What is a spaghetti Western? ...
Question: What is a spaghetti Western? And how does it differ from a regular Western?
Answer: The short answer is that spaghetti Westerns are Italian productions set in the American West. The longer answer involves a confluence of historical, economic and cultural forces. The popular reimagining of the American West began as the West was still being won, with pulp novels, Wild West shows and touring theater productions. Movies were the next logical step in the process, and their formative years followed so closely on the heels of the conquest of the frontier that real-life legend Wyatt Earp (1848-1929) lived long enough to act as an advisor on early Westerns. American Westerns ranged from simple adventure fables aimed at children to more psychologically and socioeconomically sophisticated stories. But by the early '60s, after more than 40 years of movies and TV shows, American Westerns were running out of steam.

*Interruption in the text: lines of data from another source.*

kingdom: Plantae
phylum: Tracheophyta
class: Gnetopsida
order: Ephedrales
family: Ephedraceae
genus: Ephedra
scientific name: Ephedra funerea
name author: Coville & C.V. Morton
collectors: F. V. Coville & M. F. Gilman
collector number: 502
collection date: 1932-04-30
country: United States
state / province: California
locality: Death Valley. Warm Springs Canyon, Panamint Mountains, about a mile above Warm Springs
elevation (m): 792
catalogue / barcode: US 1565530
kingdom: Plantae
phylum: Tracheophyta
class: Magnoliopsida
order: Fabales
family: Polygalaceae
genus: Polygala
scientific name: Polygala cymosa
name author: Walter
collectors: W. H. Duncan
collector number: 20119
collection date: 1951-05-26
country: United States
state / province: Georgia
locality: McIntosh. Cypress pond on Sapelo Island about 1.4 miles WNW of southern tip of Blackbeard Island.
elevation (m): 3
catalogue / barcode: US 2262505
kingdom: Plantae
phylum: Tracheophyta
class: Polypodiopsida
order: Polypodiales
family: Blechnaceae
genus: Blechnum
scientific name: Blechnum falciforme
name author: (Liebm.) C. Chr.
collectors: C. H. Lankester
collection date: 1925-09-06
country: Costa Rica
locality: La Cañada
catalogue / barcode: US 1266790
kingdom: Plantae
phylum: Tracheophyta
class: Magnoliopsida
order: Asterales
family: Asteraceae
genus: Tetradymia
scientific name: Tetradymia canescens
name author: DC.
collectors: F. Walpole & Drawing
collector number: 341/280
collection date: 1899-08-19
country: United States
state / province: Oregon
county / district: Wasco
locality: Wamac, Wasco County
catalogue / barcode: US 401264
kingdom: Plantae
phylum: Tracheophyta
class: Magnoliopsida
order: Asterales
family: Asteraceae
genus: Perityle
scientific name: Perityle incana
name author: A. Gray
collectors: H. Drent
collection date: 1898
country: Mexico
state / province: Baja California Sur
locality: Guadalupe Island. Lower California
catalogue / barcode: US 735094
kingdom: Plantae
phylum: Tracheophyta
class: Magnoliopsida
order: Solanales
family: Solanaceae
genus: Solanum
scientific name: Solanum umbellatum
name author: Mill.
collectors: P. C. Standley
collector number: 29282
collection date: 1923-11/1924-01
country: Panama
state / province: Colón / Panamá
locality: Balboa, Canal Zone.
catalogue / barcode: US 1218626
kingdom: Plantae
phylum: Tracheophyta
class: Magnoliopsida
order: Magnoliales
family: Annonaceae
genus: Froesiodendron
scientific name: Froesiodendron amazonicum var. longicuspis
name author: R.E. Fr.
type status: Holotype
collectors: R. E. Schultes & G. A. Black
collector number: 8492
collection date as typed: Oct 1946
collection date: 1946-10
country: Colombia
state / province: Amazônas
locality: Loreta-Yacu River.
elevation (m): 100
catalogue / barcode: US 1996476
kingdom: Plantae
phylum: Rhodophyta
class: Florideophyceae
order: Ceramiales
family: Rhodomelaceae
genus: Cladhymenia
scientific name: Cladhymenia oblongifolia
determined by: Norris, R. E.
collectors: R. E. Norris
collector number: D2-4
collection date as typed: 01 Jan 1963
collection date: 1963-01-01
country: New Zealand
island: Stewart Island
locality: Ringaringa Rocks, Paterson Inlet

European audiences had always loved Western stories; German novelist Karl May's (1842-1912) dozens of Western adventure stories captivated generations of readers. And the prolific Italian movie industry was coming off a fad for muscle-man movies set in ancient Greece and Rome and looking for the next big thing. Sergio Leone's throwaway Per un pugno di dollari (1964) pointed the way: The uncredited remake of Akira Kurasawa's samurai film Yojimbo (1961), set in the American West and starring a lightweight American actor named Clint Eastwood (then the costar of TV's Rawhide), "A Fistful of Dollars" became a huge hit. It was also more casually violent, profane and cynical than traditional American Westerns, attitudes that defined hundreds of subsequent Italian Westerns. "Spaghetti Western" was a derisive term coined by certain dismissive American critics, but the same qualities they so disliked struck many viewers as a breath of fresh air in a stale genre; the term stuck, but lost its pejorative implications. Spaghetti Westerns became increasingly surreal, baroquely violent and explicitly political as the '60s wore on, attitudes that in turn colored the next generation of American Westerns — there would have been no Oscar-winning Unforgiven (1992) without them — and influenced filmmakers as diverse as Sam Peckinpah, John Woo and Quentin Tarantino.